Felty Syndrome

Felty Syndrome

Felty syndrome is a disorder which is characterized by the presence of a triad of conditions - rheumatoid arthritis, enlargement of spleen, and decreased white blood cells. In some cases serious secondary infections can also occur. High incidence is seen in females; they are three times more commonly affected as compared to males.

Causes and risk factors

The exact cause of Felty syndrome is not known. Studies show that Felty syndrome can occur in cases of longstanding rheumatoid arthritis. It can occur as one of the complications of RA. Studies suggest that it is an autoimmune disorder. It is seen to be associated with HLA-DR4 genotype.

 

Clinical presentation:

As Felty syndrome is a triad of rheumatoid arthritis, enlargement of spleen, and decreased white blood cells, the patient can come up with a variety of complaints. The most common joints affected are the knees, wrists, and small joints of fingers. Pain in joint, swelling, and stiffness are the prominent features. Pain may vary from person to person. It can be mild or severe. Difficulty in movement like walking, standing, sitting is experienced by the patient. Formation of nodes on small joints are seen. Muscle weakness, malaise, and tenderness are also present. Gradually over a period of time nonresponsive or untreated patients develop deformities.
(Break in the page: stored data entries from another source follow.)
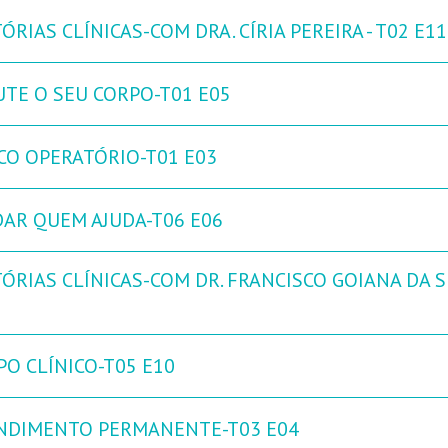
ÓRIAS CLÍNICAS-COM DRA. CÍRIA PEREIRA - T02 E11
UTE O SEU CORPO-T01 E05
CO OPERATÓRIO-T01 E03
DAR QUEM AJUDA-T06 E06
ÓRIAS CLÍNICAS-COM DR. FRANCISCO GOIANA DA SI
PO CLÍNICO-T05 E10
NDIMENTO PERMANENTE-T03 E04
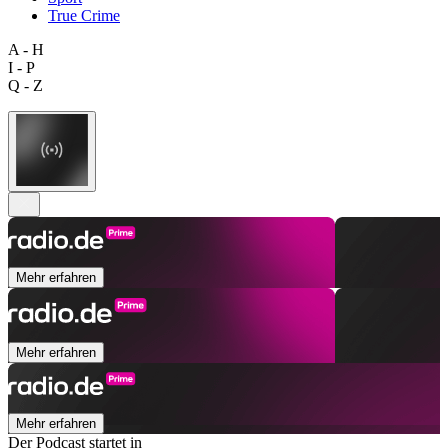
True Crime
A - H
I - P
Q - Z
Mehr erfahren
Mehr erfahren
Mehr erfahren
Der Podcast startet in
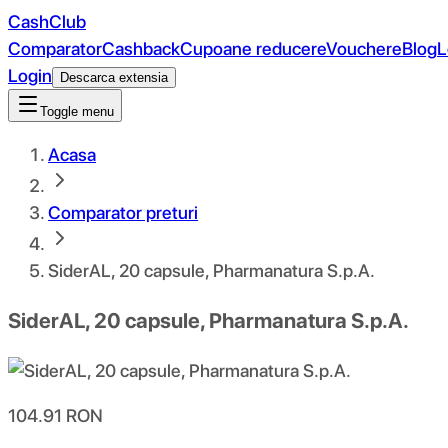
CashClub
Comparator
Cashback
Cupoane reducere
Vouchere
Blog
L
Login
Descarca extensia
Toggle menu
Acasa
Comparator preturi
SiderAL, 20 capsule, Pharmanatura S.p.A.
SiderAL, 20 capsule, Pharmanatura S.p.A.
104.91
RON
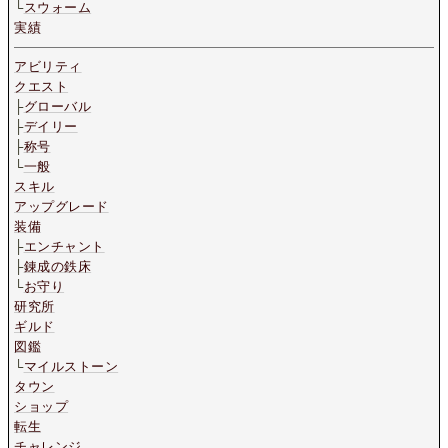
└
スウォーム
実績
アビリティ
クエスト
├
グローバル
├
デイリー
├
称号
└
一般
スキル
アップグレード
装備
├
エンチャント
├
錬成の鉄床
└
お守り
研究所
ギルド
図鑑
└
マイルストーン
タウン
ショップ
転生
チャレンジ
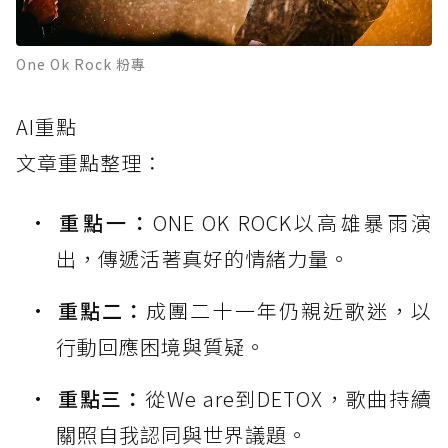
One Ok Rock 粉專
AI重點
文章重點整理：
重點一：
ONE OK ROCK以高雄暴雨演
出，傳遞活著真好的情緒力量。
重點二：
成團二十一年仍親近歌迷，以
行動回應困境與質疑。
重點三：
從We are到DETOX，歌曲持續
關照自我認同與世界議題。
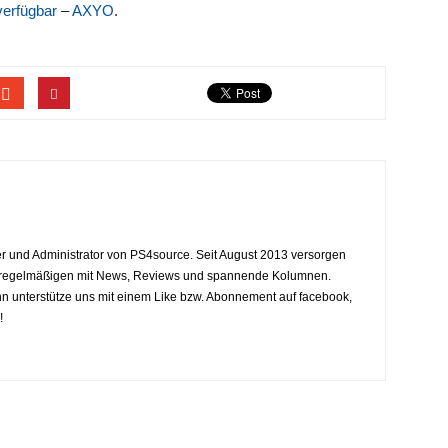
verfügbar
–
AXYO
.
eiter und Administrator von PS4source. Seit August 2013 versorgen
y regelmäßigen mit News, Reviews und spannende Kolumnen.
dann unterstütze uns mit einem Like bzw. Abonnement auf facebook,
!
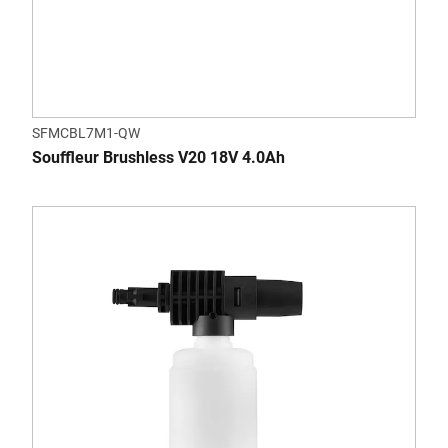
SFMCBL7M1-QW
Souffleur Brushless V20 18V 4.0Ah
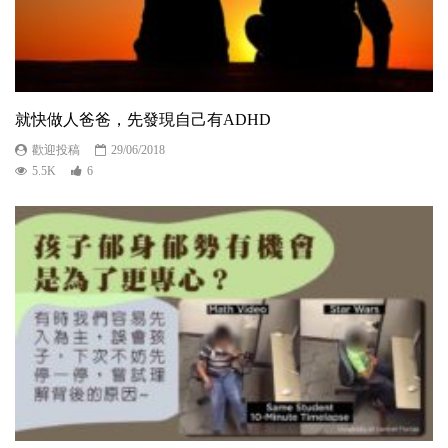
就快做人爸爸，先發現自己有ADHD
歡迎投稿
29/06/2018
5.5K
6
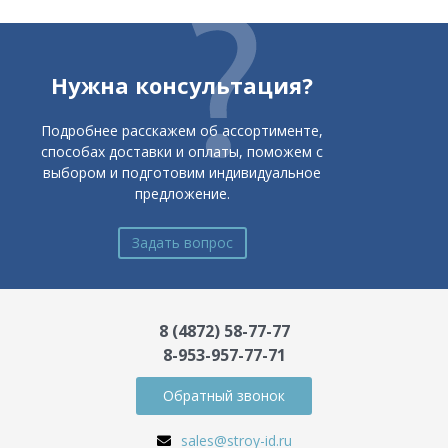
Нужна консультация?
Подробнее расскажем об ассортименте,
способах доставки и оплаты, поможем с
выбором и подготовим индивидуальное
предложение.
Задать вопрос
8 (4872) 58-77-77
8-953-957-77-71
Обратный звонок
sales@stroy-id.ru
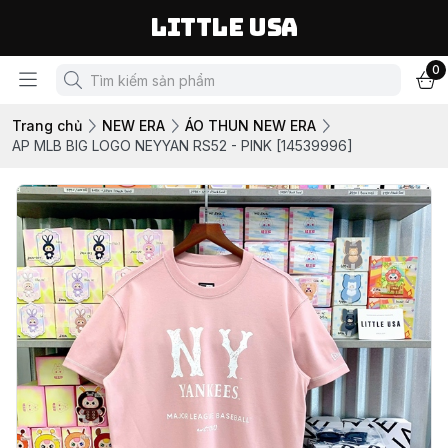
LITTLE USA
0
Trang chủ
NEW ERA
ÁO THUN NEW ERA
AP MLB BIG LOGO NEYYAN RS52 - PINK [14539996]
Extra-articular manifestations of rheumatoid arthritis also occur. The common ones seen are pleurocarditis, vasculitis, and peripheral neuropathy. The spleen in enlarged. Eventually it can lead to splenic rupture, leading to gastrointestinal bleeding. Involvement of the eye can lead to episcleritis. Felty syndrome can also lead to serious   bacterial infections particularly of the skin and the pulmonary system. Enlargement of the liver and affections of lymph nodes can also be seen. Sjogren’s syndrome, pleuritis, and portal hypertension can occur. Felty syndrome can lead to a serious life-threatening condition.

 

Investigations:

As multiple systems are affected at the same time, there is no specific diagnostic test for Felty syndrome. The symptoms of the patient are taken into consideration and physical examination is carried out. Ophthalmic examination is recommended. Certain investigations like routine blood test and serum antibodies are done. Rheumatoid factor test is advised. Ultrasonography, liver function test, and CT scan of the abdomen can also be done. Bone marrow is done to rule out other causes – complaints of joints and bones. Other investigations can also be suggested as per the symptom presentation.

 

Treatment:

The treatment plan aims at first managing the joint complaints. Nonsteroidal anti-inflammatory drugs (NSAIDs), steroids, DMARDS (disease-modifying antirheumatic drugs) and pain relieving drugs are prescribed. In severe cases, corticosteroid injections and topical pain relieving gels and lubricants are advised. Immunosuppressive agents and hematopoietic growth factors are administered. Antibiotic medications are started to treat the infections and the enlarged spleen. In some cases, surgical intervention is needed. In such cases, splenectomy is done. In a serious life-threatening condition, hospitalization is needed.

 

Other Modes of treatment:

Certain other modes of treatment can also be helpful in coping up with the symptoms. Taking into consideration the symptoms in a holistic way, homoeopathy can offer a good aid for the relief of the symptoms. The Ayurvedic system of medicine which uses herbs and synthetic derivates can also be beneficial in combating the complaints. Certain yoga exercises can also be helpful in strengthening the muscles.

 

Facts and Figures:

The incidence of Felty syndrome is seen in less than 1% patients suffering from rheumatoid arthritis.